Sylvie, who is now in her 40s, answered NCR's questions on the condition of not giving her full name.

"It took me five years to regain my hearing. I knew God would not abandon me," she added.

Not every child of a priest or former priest has had such a hard time dealing with their father's previous life. Basile and Raphaëlle de Truchis, both in their late 20s, talk about it very freely.

"I remember very well when our parents told us over dinner that Dad was a priest before being married," Raphaëlle recalled. "We asked a lot of questions, but I do not remember it being difficult for us. We went to church, catechism, our parents have always been involved in parish activities."

The family lived in a suburb of Paris where the neighbors' opinions, if they had any, did not really matter.

Pope Francis has spoken clearly about the responsibility of priests who have children.

"When a priest fathers a child, his first duty is towards this child. He has a duty to leave the ministry and take care of his child, even if he decides not to marry the woman. Because that child has as much right to a father who is physically present as it does to a mother," he wrote in his book On Heaven and Earth, published while he was archbishop of Buenos Aires, Argentina.

"We do not always know of children of priests," said Bishop Guy Thomazeau, former head of the Montpellier Archdiocese in Southern France and former president of the French bishops' commission for family affairs. "We do provide financial support for these children when we can. But often, the family wants to keep the secret about the father's past, or prefers to move to another diocese."

Breaking the law of silence is at the core of the question: "It's about time the Catholic Church made a distinction between an apostolic life and celibacy," argues former priest Michel de Truchis.

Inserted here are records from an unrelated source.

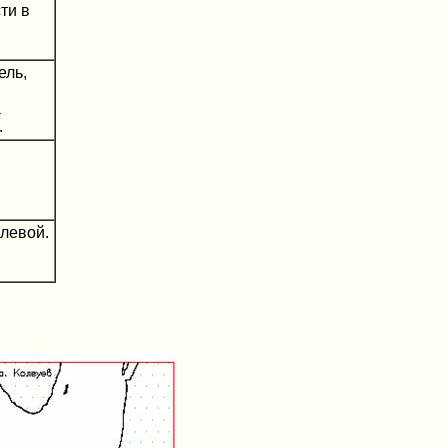
ти в
ель,
а
.
улевой.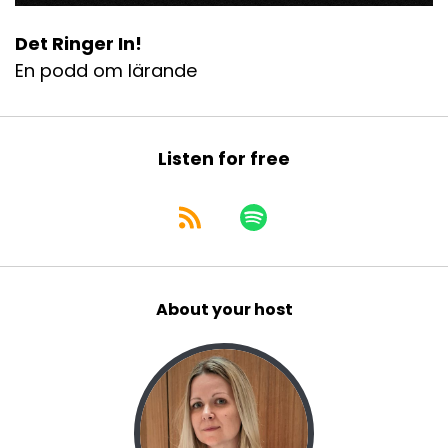
Det Ringer In!
En podd om lärande
Listen for free
About your host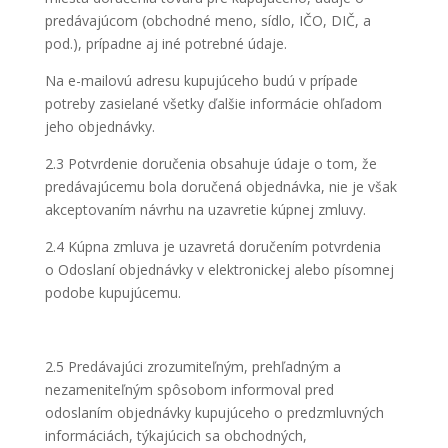
predávajúcom (obchodné meno, sídlo, IČO, DIČ, a
pod.), prípadne aj iné potrebné údaje.
Na e-mailovú adresu kupujúceho budú v prípade
potreby zasielané všetky ďalšie informácie ohľadom
jeho objednávky.
2.3 Potvrdenie doručenia obsahuje údaje o tom, že
predávajúcemu bola doručená objednávka, nie je však
akceptovaním návrhu na uzavretie kúpnej zmluvy.
2.4 Kúpna zmluva je uzavretá doručením potvrdenia
o Odoslaní objednávky v elektronickej alebo písomnej
podobe kupujúcemu.
2.5 Predávajúci zrozumiteľným, prehľadným a
nezameniteľným spôsobom informoval pred
odoslaním objednávky kupujúceho o predzmluvných
informáciách, týkajúcich sa obchodných,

The Catholic Church has frowned upon priests marrying for centuries, stating so at the Council of Elvira at the beginning of the fourth century. But it wasn't until the Gregorian Reform in the 11th century that the church forbade it entirely, for fear of seeing financial resources drained by families of priests. This was not the only reason, though, explained Alain Cabantous, former modern history professor at University of Paris-I, Panthéon-Sorbonne.

"The aim of the Gregorian Reform was mainly to stress the importance of the status of the priest," he said. "He was not an ordinary man. He was someone special, belonging to a sacred sphere."

[Elisabeth Auvillain is a freelance journalist based in Paris.]

A version of this story appeared in the July 12-25, 2019 print issue under the headline: French priests' children get answers.